Action item → Each entry below should appear again exactly as written, without pictures.

[Items from a data source]
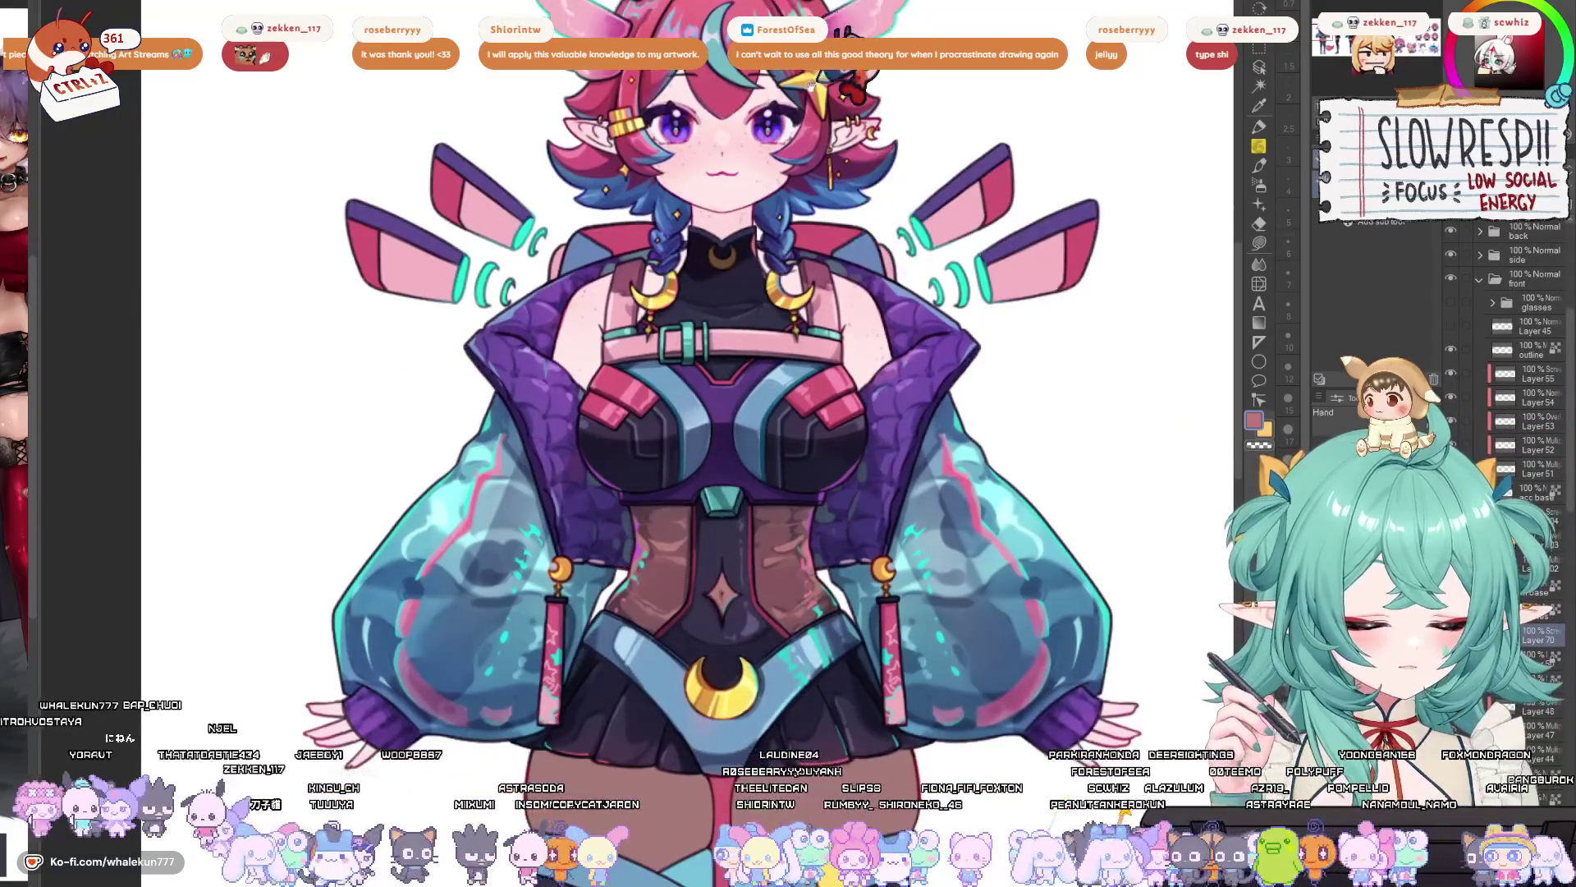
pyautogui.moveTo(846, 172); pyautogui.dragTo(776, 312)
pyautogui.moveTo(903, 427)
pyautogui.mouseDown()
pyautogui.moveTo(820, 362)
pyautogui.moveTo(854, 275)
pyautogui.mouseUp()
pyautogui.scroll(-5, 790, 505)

Output of the exercise →
pyautogui.moveTo(846, 172); pyautogui.dragTo(776, 312)
pyautogui.moveTo(903, 427)
pyautogui.mouseDown()
pyautogui.moveTo(820, 362)
pyautogui.moveTo(854, 275)
pyautogui.mouseUp()
pyautogui.scroll(-5, 790, 505)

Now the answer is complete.